Post by Ghaasl » 12 Jan 2019 14:21

Solist wrote:
12 Jan 2019 14:10
Nice to hear that!

Although I think I can beat that! Mine 1019 is 50+ years old. After some experimentation with the lubes and a new copper disc its so quiet, that I can put my ear next to the plinth where the motor is and hear nothing. It's truly remarkable when you consider the age and the size of the motor. Same with the platter bearing. I tried some bebop piano to see how it holds the speed, and I was sold. The only thing left is to change the idler wheel, although I can hear it only between the songs with the volume knob at 11 o'clock.

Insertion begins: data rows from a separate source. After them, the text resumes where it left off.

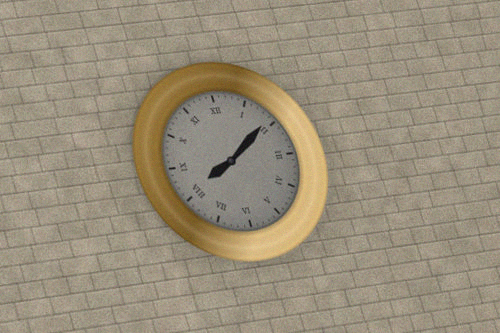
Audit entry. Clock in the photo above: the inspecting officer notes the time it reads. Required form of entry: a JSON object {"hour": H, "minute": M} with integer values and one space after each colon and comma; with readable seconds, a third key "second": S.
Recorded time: {"hour": 8, "minute": 9}
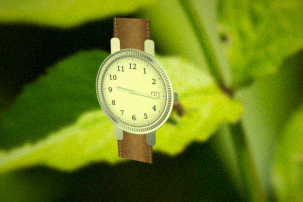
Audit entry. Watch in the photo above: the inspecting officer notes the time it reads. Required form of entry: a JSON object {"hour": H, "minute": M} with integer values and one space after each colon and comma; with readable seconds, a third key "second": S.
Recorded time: {"hour": 9, "minute": 16}
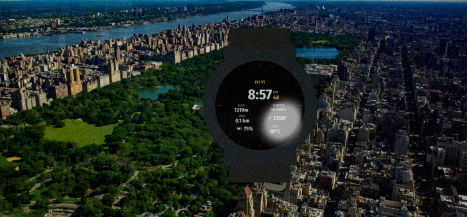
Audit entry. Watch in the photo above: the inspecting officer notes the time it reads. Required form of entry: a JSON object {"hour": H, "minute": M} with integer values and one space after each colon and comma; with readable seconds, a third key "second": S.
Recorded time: {"hour": 8, "minute": 57}
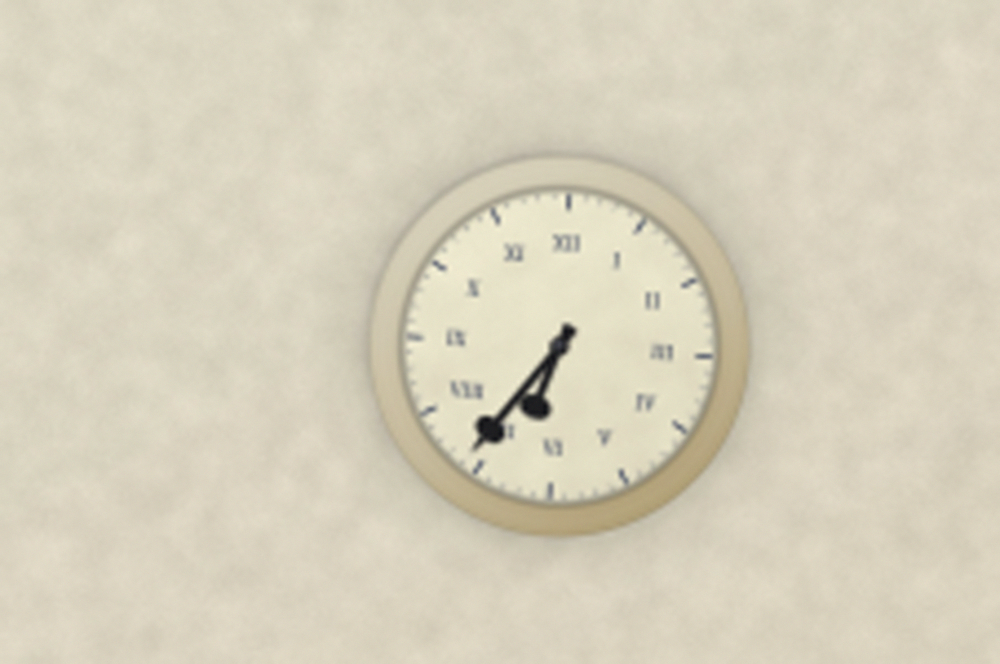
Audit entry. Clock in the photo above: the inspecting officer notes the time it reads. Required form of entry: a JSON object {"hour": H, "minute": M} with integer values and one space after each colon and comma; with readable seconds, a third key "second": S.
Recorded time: {"hour": 6, "minute": 36}
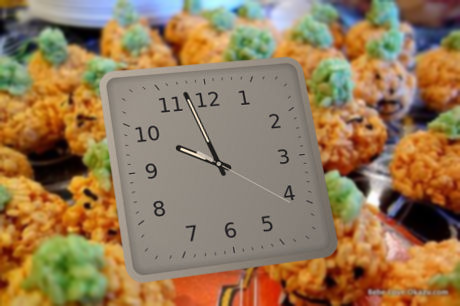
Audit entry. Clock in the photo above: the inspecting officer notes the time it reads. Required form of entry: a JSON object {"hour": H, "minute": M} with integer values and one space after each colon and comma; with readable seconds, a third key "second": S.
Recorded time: {"hour": 9, "minute": 57, "second": 21}
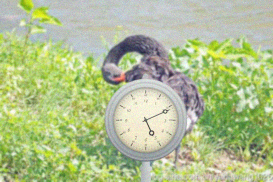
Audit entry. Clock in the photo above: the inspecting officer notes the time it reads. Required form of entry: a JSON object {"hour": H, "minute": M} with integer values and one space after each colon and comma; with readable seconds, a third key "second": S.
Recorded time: {"hour": 5, "minute": 11}
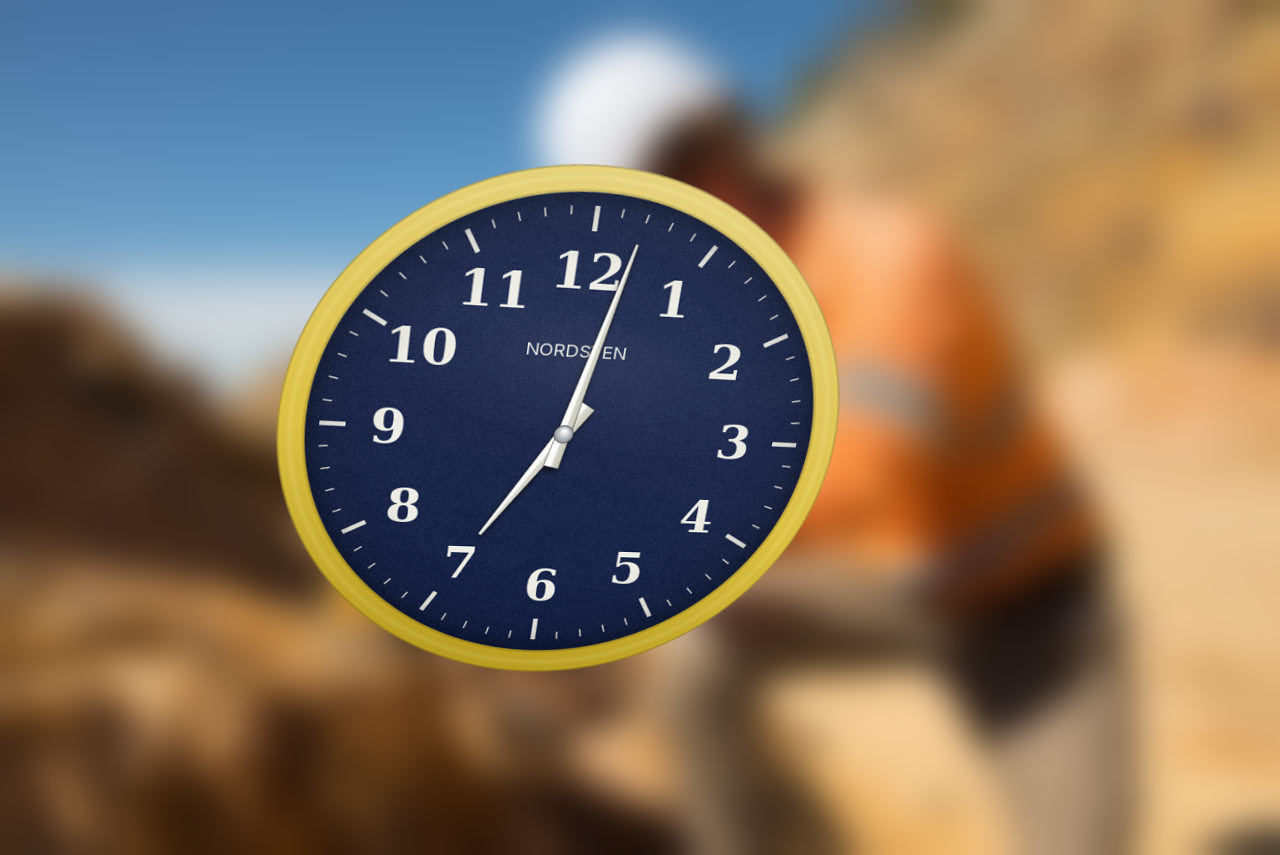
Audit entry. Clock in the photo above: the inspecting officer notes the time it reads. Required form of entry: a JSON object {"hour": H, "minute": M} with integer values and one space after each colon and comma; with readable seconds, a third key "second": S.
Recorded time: {"hour": 7, "minute": 2}
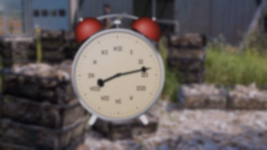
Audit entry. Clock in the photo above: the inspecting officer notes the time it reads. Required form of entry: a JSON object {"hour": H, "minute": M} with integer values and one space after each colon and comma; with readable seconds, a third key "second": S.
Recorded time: {"hour": 8, "minute": 13}
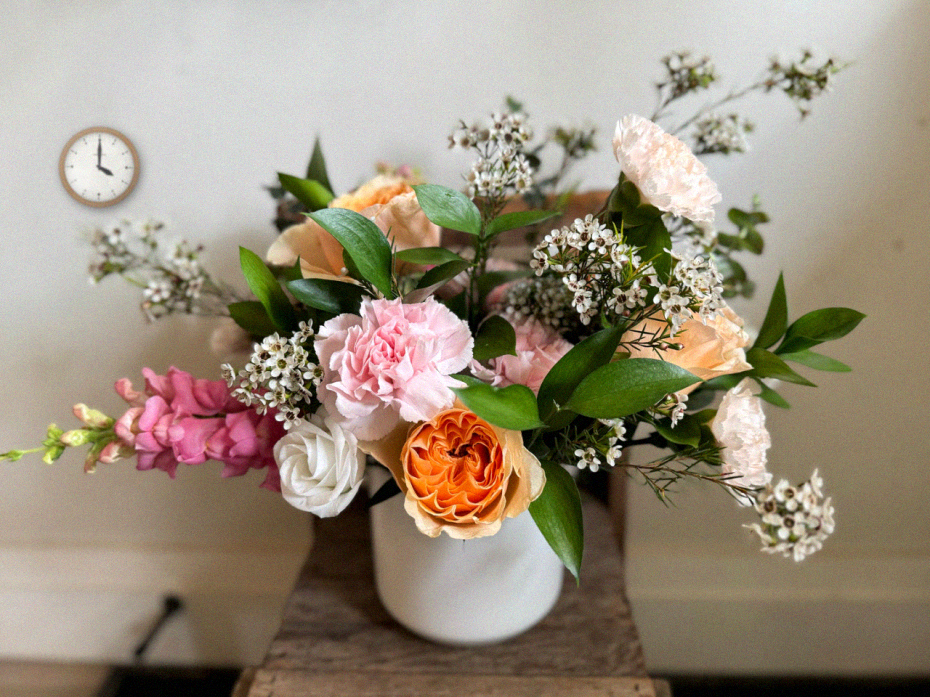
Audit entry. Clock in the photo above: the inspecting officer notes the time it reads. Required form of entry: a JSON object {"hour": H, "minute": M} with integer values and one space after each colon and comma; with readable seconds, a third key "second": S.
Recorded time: {"hour": 4, "minute": 0}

After said that, I did not have the same luck with an Elac I got for almost no money.

But still, it often happens that on this and other forums, we tend to recommend buying used gear. We know that if in good shape and after some serious servicing, these old ladies can still dance.

I just think it would be more appropriate to remind the buyer that if going vintage there are risks involved, and more often than not some servicing skills to be learned.

So a test before buying is a must, just to check if any noise is coming from the turntable.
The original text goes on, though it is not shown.